This is a scenario I saw today when I configured a pair of virtual machines with Dynamic Memory and used up all available RAM. The Hyper-V parent partition locked up and became non responsive. The VM’s were fine; they continued working away.
The fault as I found, was mine, and mine alone. Virtual Machines with Dynamic Memory enabled could consume all memory on the host, leaving nothing for the parent partition. That’s why we have a new registry key:
- HKEY_LOCAL_MACHINESOFTWAREMicrosoftWindows NTCurrentVersion Virtualization
- RED_DWORD value
- Name = MemoryReserve
- Setting = amount of MB to reserve for the parent partition, e.g. 2GB RAM (search my blog for details on memory for the parent partition).
You must reboot the host after setting this registry value. I forgot to do this and the setting did not become effective.

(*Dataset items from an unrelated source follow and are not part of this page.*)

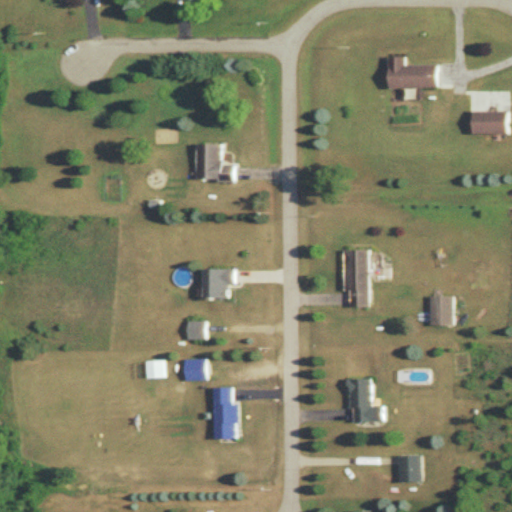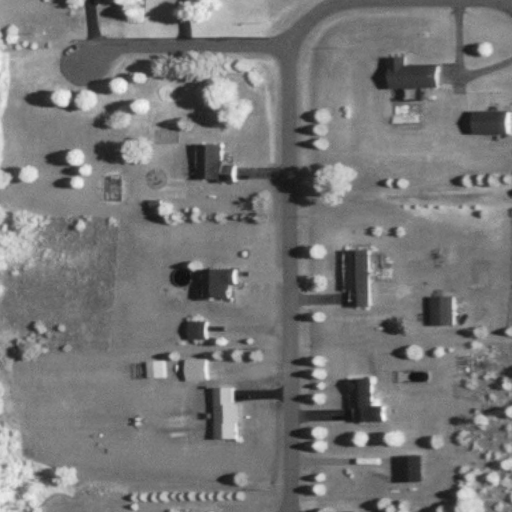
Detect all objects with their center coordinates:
road: (184, 47)
road: (457, 63)
building: (413, 76)
building: (492, 123)
road: (290, 158)
building: (216, 166)
building: (360, 279)
building: (221, 284)
building: (444, 312)
building: (200, 331)
building: (159, 371)
building: (199, 371)
building: (367, 404)
building: (230, 414)
building: (414, 470)
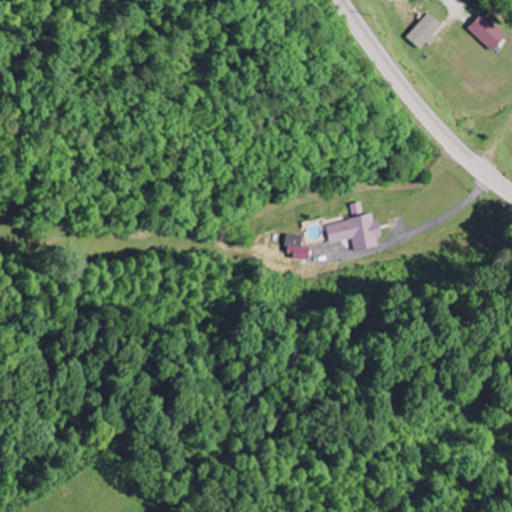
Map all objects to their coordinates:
building: (425, 31)
building: (485, 31)
road: (417, 103)
building: (356, 232)
building: (298, 248)
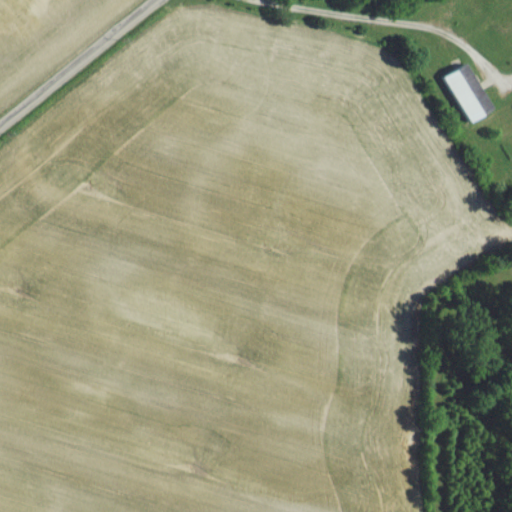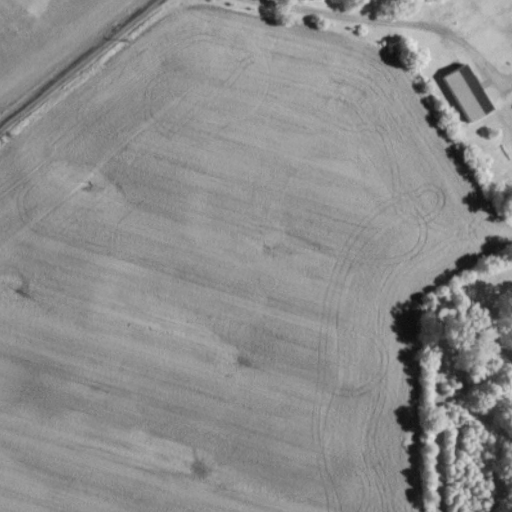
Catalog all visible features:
road: (389, 24)
road: (82, 66)
building: (462, 100)
road: (126, 273)
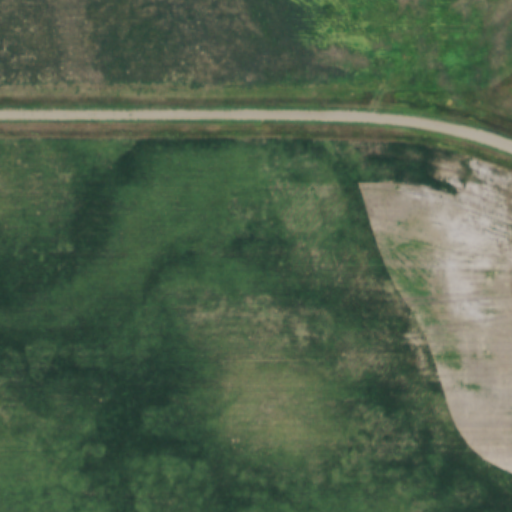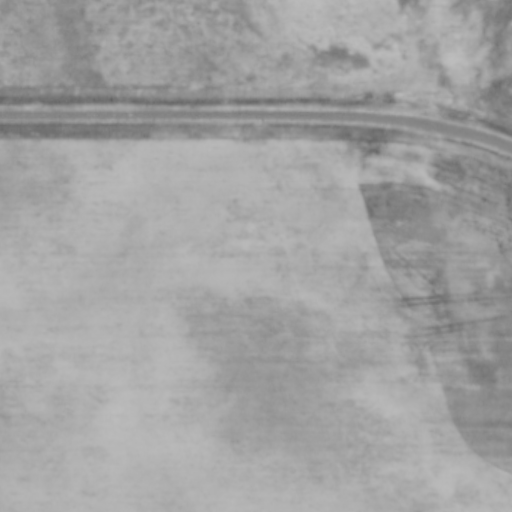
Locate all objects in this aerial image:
road: (257, 112)
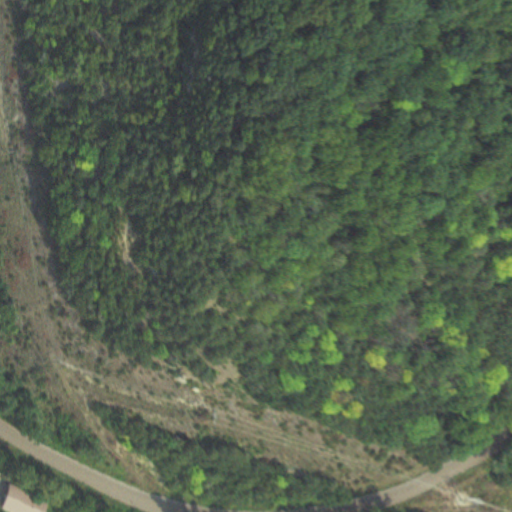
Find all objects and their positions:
power tower: (454, 505)
road: (255, 507)
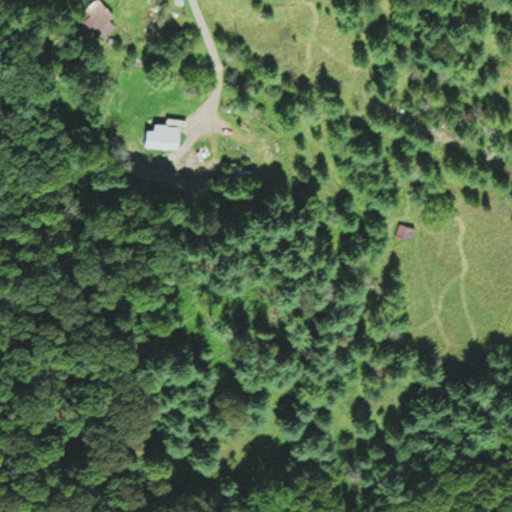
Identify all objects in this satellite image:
building: (96, 13)
building: (100, 18)
road: (217, 64)
building: (164, 134)
building: (165, 136)
building: (239, 171)
building: (405, 230)
building: (406, 232)
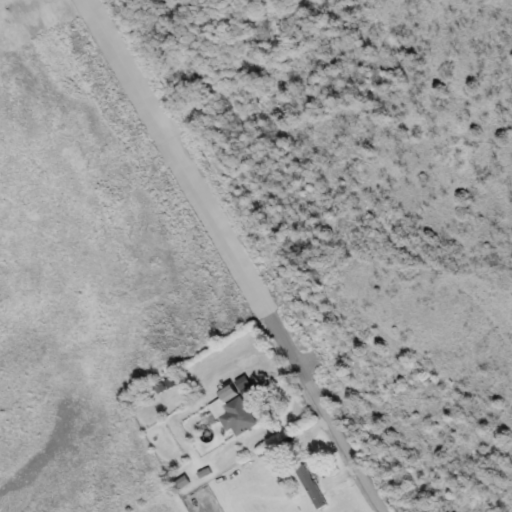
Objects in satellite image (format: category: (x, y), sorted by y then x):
road: (237, 257)
building: (182, 319)
building: (182, 319)
building: (232, 410)
building: (233, 411)
building: (310, 485)
building: (311, 485)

My host has 8GB RAM. Both VM’s were configured with 512-4096MB RAM. The parent was using around 1.5GB. You can do the maths: 4096 + 4096 + 1536 > 8192. Every byte of RAM appeared to be consumed when I pushed the VMs to their achievable maximum. The parent partition was locked up because it had no RAM to do anything. The only recourse was to do a hard reset.
BTW, the tool I used to force the VMs to consume memory was consume.exe from the Windows SDK. It’s a free download.
Just to repeat: the problem was caused by my mistake. I should have rebooted after setting the registry value. And thanks to Serdar who has patiently answered a whole bunch of questions.